* _Directions_: Each line in the entries below that holds the string "tazyiq" must be copied.

___ Supplied material ___

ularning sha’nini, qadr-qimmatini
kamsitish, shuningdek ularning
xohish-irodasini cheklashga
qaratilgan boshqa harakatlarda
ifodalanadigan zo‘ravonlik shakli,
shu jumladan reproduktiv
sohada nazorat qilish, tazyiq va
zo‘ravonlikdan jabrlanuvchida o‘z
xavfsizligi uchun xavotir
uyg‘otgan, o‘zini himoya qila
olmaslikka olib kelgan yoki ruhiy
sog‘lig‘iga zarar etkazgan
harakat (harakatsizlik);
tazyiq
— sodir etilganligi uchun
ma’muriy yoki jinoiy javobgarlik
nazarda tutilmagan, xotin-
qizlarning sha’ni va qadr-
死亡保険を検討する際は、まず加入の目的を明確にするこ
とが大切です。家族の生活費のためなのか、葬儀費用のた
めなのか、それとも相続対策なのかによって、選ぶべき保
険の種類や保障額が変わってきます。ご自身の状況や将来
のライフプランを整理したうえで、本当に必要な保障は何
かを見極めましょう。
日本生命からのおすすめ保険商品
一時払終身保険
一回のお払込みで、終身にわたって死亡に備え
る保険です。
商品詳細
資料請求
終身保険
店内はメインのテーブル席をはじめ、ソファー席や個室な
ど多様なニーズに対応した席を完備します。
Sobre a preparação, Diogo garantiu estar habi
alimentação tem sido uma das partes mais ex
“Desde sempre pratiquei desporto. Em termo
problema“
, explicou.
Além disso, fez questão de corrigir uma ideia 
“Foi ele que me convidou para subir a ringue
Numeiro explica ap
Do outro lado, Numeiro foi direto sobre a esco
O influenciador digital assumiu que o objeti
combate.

___

* _Your response_:
sohada nazorat qilish, tazyiq va
tazyiq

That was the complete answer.